Il reparto che li effettuerà è quello di biologia molecolare. La prossima settimana si annuncia importante, probabilmente decisiva, sul versante del contenimento del contagio. La Asl di Frosinone è pronta comunque ad ogni scenario, sotto la guida del manager Stefano Lorusso e del direttore sanitario Patrizia Magrini. La situazione al momento è sotto controllo, ma è chiaro che ci si prepara ad ogni tipo di opzione. Il Fabrizio Spaziani è la struttura di riferimento del territorio per quanto riguarda la pandemia Covid-19.
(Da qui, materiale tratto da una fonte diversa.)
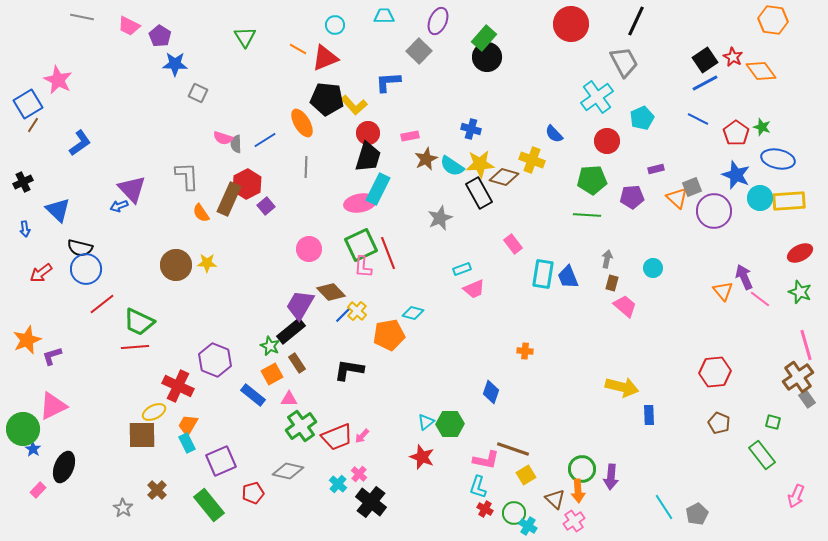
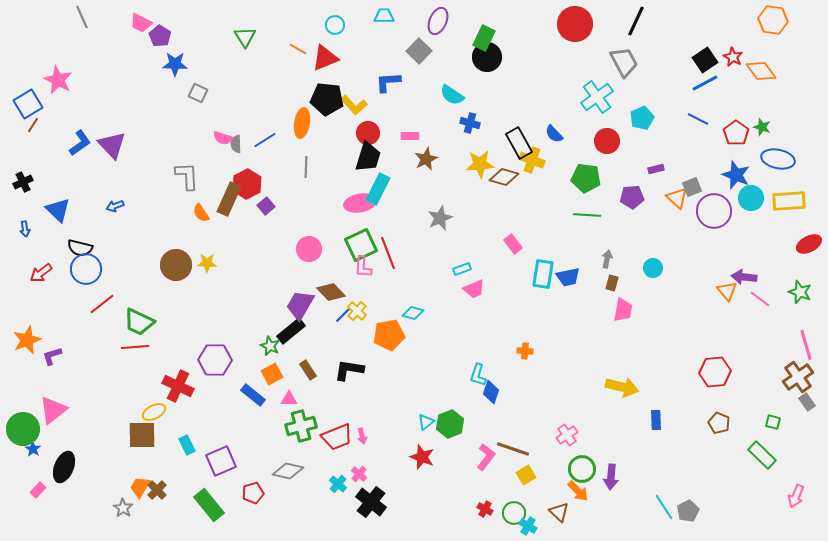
gray line at (82, 17): rotated 55 degrees clockwise
red circle at (571, 24): moved 4 px right
pink trapezoid at (129, 26): moved 12 px right, 3 px up
green rectangle at (484, 38): rotated 15 degrees counterclockwise
orange ellipse at (302, 123): rotated 40 degrees clockwise
blue cross at (471, 129): moved 1 px left, 6 px up
pink rectangle at (410, 136): rotated 12 degrees clockwise
cyan semicircle at (452, 166): moved 71 px up
green pentagon at (592, 180): moved 6 px left, 2 px up; rotated 12 degrees clockwise
purple triangle at (132, 189): moved 20 px left, 44 px up
black rectangle at (479, 193): moved 40 px right, 50 px up
cyan circle at (760, 198): moved 9 px left
blue arrow at (119, 206): moved 4 px left
red ellipse at (800, 253): moved 9 px right, 9 px up
blue trapezoid at (568, 277): rotated 80 degrees counterclockwise
purple arrow at (744, 277): rotated 60 degrees counterclockwise
orange triangle at (723, 291): moved 4 px right
pink trapezoid at (625, 306): moved 2 px left, 4 px down; rotated 60 degrees clockwise
purple hexagon at (215, 360): rotated 20 degrees counterclockwise
brown rectangle at (297, 363): moved 11 px right, 7 px down
gray rectangle at (807, 399): moved 3 px down
pink triangle at (53, 406): moved 4 px down; rotated 12 degrees counterclockwise
blue rectangle at (649, 415): moved 7 px right, 5 px down
green hexagon at (450, 424): rotated 20 degrees counterclockwise
orange trapezoid at (188, 425): moved 48 px left, 62 px down
green cross at (301, 426): rotated 20 degrees clockwise
pink arrow at (362, 436): rotated 56 degrees counterclockwise
cyan rectangle at (187, 443): moved 2 px down
green rectangle at (762, 455): rotated 8 degrees counterclockwise
pink L-shape at (486, 460): moved 3 px up; rotated 64 degrees counterclockwise
cyan L-shape at (478, 487): moved 112 px up
orange arrow at (578, 491): rotated 40 degrees counterclockwise
brown triangle at (555, 499): moved 4 px right, 13 px down
gray pentagon at (697, 514): moved 9 px left, 3 px up
pink cross at (574, 521): moved 7 px left, 86 px up
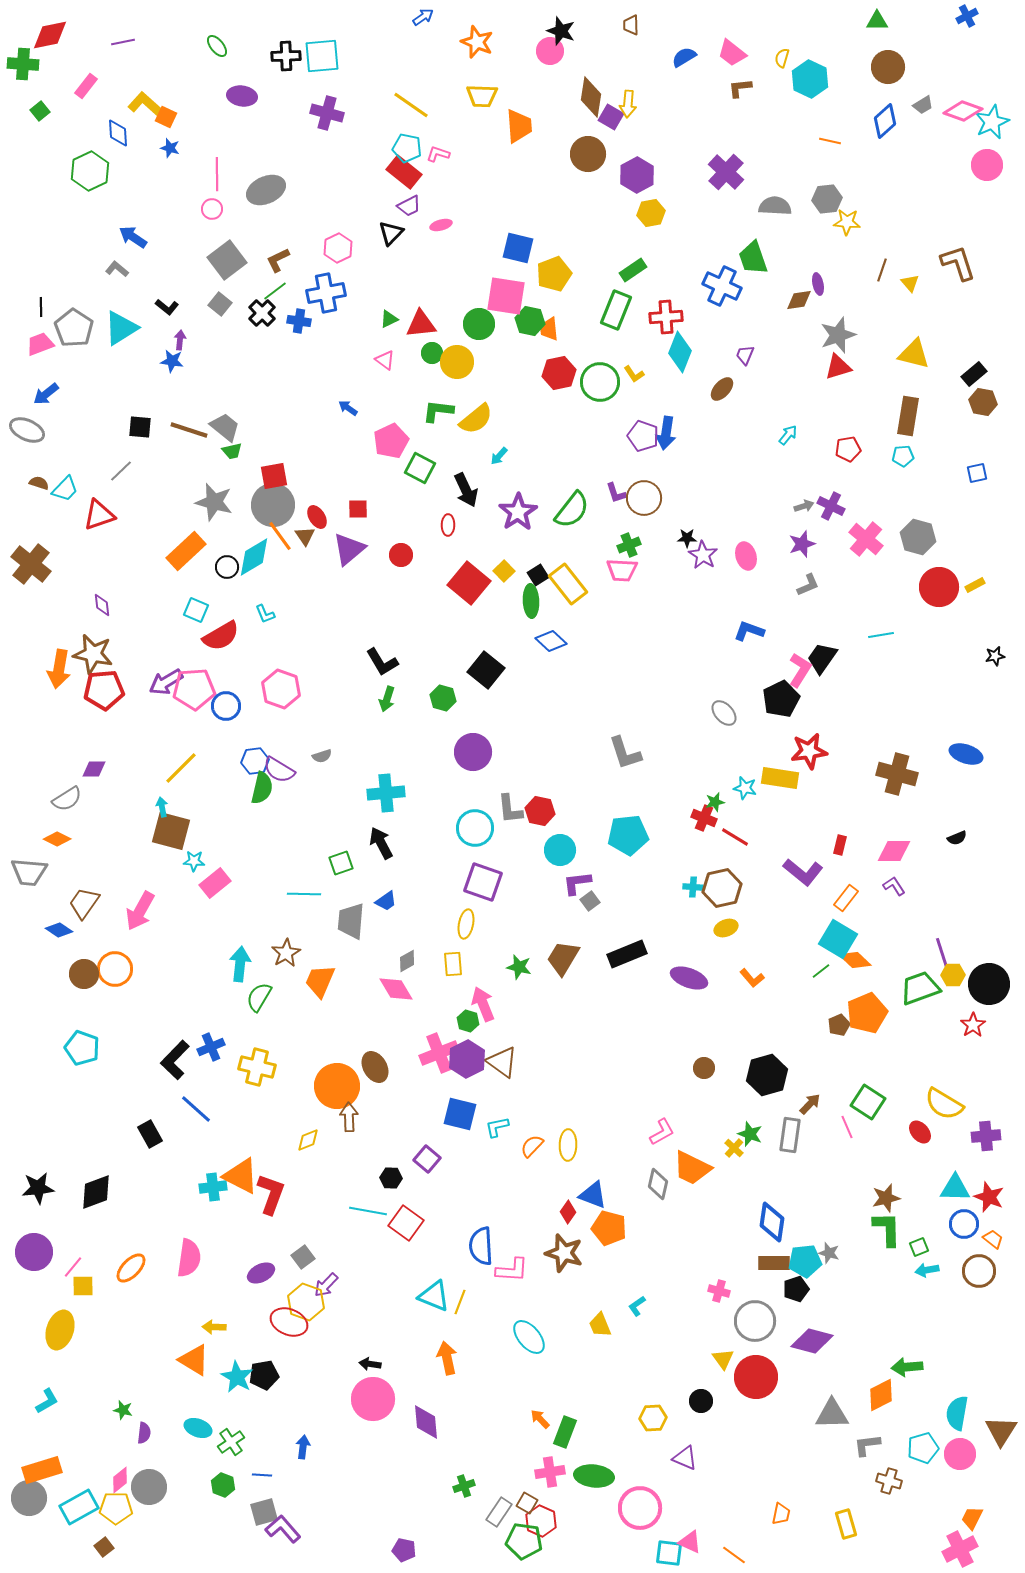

Se dovessero servire altri posti letto, oltre a quelli già attivi nel reparto di malattie infettive, allora si passerebbe alla fase che in gergo tecnico viene definita "processo modulare". Cioè si potrebbero trasferire gli attuali reparti altrove, anche rivolgendosi alle cliniche private convenzionate, in modo da avere più posti possibili per i pazienti affetti da Coronavirus. Naturalmente è un'ipotesi limite, ma ci si sta attrezzando. A dimostrazione di come i vertici aziendali abbiano in pugno la situazione e continuino a programmare. Sarebbe in ogni caso un'operazione graduale, che permetterebbe di "trasferire" l'attività ordinaria altrove. Come del resto, per alcuni casi, è già successo.

Ricordiamo che presso l'ospedale di Frosinone ci sono circa 400 posti letto. Intanto si continua a concentrare gli sforzi anche e soprattutto sui posti in terapia intensiva. Passati subito da 7 a 9 (con il trasferimento dei pazienti non Covid-19 altrove), ora ne sono operativi 12. Ma l'obiettivo è arrivare rapidamente a quota 20. Sempre nella prossima settimana si confida nell'arrivo di 10 respiratori. Attrezzare delle postazioni di terapia intensiva non è semplice e richiede anche del personale altamente specializzato per la gestione dei pazienti. Il dottor Mauro Vicano, direttore sanitario dell'ospedale Fabrizio Spaziani, continua l'attività di coordinamento a ciclo continuo. Come medici, infermieri e operatori sanitari. Sono tutti sul campo.